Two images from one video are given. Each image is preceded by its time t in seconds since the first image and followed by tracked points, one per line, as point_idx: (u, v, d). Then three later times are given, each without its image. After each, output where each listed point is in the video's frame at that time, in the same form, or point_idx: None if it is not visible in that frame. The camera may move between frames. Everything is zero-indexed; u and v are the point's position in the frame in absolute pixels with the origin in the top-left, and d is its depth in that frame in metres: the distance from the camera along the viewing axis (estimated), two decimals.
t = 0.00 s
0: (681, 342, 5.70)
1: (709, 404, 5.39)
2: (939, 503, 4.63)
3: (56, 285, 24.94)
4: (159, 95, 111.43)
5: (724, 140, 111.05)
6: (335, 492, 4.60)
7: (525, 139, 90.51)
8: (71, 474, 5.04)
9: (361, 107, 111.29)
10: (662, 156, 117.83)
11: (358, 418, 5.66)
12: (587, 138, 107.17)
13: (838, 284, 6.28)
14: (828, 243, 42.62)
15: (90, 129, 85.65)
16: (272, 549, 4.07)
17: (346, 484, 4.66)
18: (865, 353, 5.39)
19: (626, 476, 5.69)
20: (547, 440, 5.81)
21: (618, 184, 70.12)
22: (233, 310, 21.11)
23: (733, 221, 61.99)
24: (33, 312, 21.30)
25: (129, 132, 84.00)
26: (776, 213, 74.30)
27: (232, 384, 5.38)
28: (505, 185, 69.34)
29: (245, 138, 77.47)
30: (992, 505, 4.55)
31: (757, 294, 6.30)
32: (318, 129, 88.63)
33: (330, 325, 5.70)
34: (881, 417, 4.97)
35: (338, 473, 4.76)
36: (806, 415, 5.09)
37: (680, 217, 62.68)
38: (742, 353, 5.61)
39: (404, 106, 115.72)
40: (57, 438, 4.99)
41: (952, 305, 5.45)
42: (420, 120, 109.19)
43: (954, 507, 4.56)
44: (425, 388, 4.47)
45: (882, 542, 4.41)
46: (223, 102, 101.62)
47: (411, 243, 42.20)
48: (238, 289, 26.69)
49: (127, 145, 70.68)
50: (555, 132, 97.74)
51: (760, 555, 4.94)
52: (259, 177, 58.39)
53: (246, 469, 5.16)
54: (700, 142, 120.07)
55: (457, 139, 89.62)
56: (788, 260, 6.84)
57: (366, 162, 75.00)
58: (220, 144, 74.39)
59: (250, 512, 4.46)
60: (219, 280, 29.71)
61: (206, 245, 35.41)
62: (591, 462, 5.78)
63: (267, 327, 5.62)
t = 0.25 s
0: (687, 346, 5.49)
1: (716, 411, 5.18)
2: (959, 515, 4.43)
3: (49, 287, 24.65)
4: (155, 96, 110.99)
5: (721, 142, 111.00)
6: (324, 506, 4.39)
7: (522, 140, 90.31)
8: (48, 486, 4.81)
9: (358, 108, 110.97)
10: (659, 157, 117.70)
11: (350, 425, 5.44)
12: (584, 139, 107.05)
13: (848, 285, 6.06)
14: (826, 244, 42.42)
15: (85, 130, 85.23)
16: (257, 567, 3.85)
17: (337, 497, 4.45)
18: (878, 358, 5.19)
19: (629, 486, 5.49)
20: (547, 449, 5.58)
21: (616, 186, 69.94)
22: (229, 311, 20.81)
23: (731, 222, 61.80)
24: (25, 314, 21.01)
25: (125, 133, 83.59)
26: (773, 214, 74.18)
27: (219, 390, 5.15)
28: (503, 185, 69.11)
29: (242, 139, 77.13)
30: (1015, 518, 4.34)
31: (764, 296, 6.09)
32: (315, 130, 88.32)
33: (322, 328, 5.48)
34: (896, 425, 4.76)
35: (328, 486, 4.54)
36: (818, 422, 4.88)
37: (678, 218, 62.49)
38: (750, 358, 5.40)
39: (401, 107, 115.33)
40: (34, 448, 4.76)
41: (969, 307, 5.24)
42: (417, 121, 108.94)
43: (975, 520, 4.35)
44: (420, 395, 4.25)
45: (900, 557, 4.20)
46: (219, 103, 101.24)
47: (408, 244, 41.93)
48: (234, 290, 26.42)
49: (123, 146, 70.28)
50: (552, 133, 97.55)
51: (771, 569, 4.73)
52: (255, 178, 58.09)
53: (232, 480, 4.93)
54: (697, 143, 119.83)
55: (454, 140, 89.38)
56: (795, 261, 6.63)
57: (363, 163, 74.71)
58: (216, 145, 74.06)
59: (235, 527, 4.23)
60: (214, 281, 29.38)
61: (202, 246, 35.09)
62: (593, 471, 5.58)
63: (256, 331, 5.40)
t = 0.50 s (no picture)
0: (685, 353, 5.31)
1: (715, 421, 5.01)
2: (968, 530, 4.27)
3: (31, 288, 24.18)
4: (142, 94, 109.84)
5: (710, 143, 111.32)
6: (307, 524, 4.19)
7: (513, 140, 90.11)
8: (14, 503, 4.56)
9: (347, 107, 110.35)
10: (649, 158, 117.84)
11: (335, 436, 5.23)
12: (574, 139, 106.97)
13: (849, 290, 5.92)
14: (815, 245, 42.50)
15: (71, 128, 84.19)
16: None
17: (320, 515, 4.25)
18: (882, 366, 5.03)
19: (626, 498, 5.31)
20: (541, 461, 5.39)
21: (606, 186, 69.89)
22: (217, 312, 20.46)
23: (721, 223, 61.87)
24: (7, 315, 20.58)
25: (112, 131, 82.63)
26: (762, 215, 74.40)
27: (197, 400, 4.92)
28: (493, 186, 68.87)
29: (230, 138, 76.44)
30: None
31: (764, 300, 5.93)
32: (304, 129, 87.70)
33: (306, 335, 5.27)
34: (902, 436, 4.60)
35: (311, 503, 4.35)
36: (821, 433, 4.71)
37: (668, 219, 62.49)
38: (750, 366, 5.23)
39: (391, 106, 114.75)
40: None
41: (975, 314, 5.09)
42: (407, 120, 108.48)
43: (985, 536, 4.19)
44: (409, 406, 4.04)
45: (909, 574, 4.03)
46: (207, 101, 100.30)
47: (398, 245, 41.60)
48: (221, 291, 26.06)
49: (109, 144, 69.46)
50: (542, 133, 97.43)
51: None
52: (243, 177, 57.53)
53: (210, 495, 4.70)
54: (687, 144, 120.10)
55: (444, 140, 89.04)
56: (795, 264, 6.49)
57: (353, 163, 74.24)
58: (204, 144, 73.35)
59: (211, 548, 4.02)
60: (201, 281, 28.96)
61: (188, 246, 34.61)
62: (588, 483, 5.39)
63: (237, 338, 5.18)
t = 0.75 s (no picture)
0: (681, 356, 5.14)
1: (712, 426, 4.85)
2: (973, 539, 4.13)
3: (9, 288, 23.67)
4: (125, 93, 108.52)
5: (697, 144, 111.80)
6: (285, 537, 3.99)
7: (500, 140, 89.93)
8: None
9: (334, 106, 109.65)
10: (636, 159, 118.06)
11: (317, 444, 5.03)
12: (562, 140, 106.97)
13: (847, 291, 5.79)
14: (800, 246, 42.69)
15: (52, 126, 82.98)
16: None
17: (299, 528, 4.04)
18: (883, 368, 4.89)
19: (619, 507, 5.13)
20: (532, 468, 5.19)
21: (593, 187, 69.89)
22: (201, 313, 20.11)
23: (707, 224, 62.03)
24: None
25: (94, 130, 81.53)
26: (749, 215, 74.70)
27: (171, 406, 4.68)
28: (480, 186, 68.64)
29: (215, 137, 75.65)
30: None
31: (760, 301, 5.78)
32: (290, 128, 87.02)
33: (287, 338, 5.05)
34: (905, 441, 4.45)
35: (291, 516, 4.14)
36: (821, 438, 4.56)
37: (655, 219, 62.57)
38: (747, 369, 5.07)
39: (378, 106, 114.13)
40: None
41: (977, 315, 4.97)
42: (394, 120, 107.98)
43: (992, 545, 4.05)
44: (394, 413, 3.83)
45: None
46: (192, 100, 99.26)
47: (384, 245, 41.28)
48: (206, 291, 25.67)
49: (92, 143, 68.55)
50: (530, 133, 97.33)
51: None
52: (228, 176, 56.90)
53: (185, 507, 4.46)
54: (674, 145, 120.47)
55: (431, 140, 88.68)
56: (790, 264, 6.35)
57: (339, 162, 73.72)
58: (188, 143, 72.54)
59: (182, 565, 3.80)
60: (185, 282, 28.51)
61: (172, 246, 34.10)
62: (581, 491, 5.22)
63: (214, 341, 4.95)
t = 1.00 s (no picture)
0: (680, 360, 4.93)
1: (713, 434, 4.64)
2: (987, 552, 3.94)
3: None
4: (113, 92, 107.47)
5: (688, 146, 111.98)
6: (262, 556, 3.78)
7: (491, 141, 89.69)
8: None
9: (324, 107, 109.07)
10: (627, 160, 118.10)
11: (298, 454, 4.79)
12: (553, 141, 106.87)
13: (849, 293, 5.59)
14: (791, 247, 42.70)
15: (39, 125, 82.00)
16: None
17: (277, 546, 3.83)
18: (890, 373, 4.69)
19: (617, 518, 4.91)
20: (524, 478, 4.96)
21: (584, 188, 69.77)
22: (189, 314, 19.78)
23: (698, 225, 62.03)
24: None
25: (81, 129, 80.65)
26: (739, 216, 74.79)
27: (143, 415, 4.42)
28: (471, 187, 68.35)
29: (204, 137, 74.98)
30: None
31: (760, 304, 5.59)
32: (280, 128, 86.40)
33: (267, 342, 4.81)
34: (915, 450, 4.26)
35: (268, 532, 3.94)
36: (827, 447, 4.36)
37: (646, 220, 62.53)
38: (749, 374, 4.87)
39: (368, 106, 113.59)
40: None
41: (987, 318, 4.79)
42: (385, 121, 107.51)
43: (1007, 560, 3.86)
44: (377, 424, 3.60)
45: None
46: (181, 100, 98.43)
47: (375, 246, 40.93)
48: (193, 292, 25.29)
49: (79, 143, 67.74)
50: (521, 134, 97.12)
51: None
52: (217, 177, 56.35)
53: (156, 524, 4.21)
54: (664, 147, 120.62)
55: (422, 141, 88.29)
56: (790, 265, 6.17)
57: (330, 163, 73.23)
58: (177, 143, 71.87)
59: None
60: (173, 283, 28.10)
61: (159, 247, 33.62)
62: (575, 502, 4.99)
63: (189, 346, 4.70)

═══

_AIM OF THE TASK:_
Please give an exact copy of the entries above, from the line with "39: (404, 106, 115.72)" down to the line with "63: (256, 331, 5.40)", inclusive, and nothing else.

_YOUR SOLUTION:_
39: (404, 106, 115.72)
40: (57, 438, 4.99)
41: (952, 305, 5.45)
42: (420, 120, 109.19)
43: (954, 507, 4.56)
44: (425, 388, 4.47)
45: (882, 542, 4.41)
46: (223, 102, 101.62)
47: (411, 243, 42.20)
48: (238, 289, 26.69)
49: (127, 145, 70.68)
50: (555, 132, 97.74)
51: (760, 555, 4.94)
52: (259, 177, 58.39)
53: (246, 469, 5.16)
54: (700, 142, 120.07)
55: (457, 139, 89.62)
56: (788, 260, 6.84)
57: (366, 162, 75.00)
58: (220, 144, 74.39)
59: (250, 512, 4.46)
60: (219, 280, 29.71)
61: (206, 245, 35.41)
62: (591, 462, 5.78)
63: (267, 327, 5.62)
t = 0.25 s
0: (687, 346, 5.49)
1: (716, 411, 5.18)
2: (959, 515, 4.43)
3: (49, 287, 24.65)
4: (155, 96, 110.99)
5: (721, 142, 111.00)
6: (324, 506, 4.39)
7: (522, 140, 90.31)
8: (48, 486, 4.81)
9: (358, 108, 110.97)
10: (659, 157, 117.70)
11: (350, 425, 5.44)
12: (584, 139, 107.05)
13: (848, 285, 6.06)
14: (826, 244, 42.42)
15: (85, 130, 85.23)
16: (257, 567, 3.85)
17: (337, 497, 4.45)
18: (878, 358, 5.19)
19: (629, 486, 5.49)
20: (547, 449, 5.58)
21: (616, 186, 69.94)
22: (229, 311, 20.81)
23: (731, 222, 61.80)
24: (25, 314, 21.01)
25: (125, 133, 83.59)
26: (773, 214, 74.18)
27: (219, 390, 5.15)
28: (503, 185, 69.11)
29: (242, 139, 77.13)
30: (1015, 518, 4.34)
31: (764, 296, 6.09)
32: (315, 130, 88.32)
33: (322, 328, 5.48)
34: (896, 425, 4.76)
35: (328, 486, 4.54)
36: (818, 422, 4.88)
37: (678, 218, 62.49)
38: (750, 358, 5.40)
39: (401, 107, 115.33)
40: (34, 448, 4.76)
41: (969, 307, 5.24)
42: (417, 121, 108.94)
43: (975, 520, 4.35)
44: (420, 395, 4.25)
45: (900, 557, 4.20)
46: (219, 103, 101.24)
47: (408, 244, 41.93)
48: (234, 290, 26.42)
49: (123, 146, 70.28)
50: (552, 133, 97.55)
51: (771, 569, 4.73)
52: (255, 178, 58.09)
53: (232, 480, 4.93)
54: (697, 143, 119.83)
55: (454, 140, 89.38)
56: (795, 261, 6.63)
57: (363, 163, 74.71)
58: (216, 145, 74.06)
59: (235, 527, 4.23)
60: (214, 281, 29.38)
61: (202, 246, 35.09)
62: (593, 471, 5.58)
63: (256, 331, 5.40)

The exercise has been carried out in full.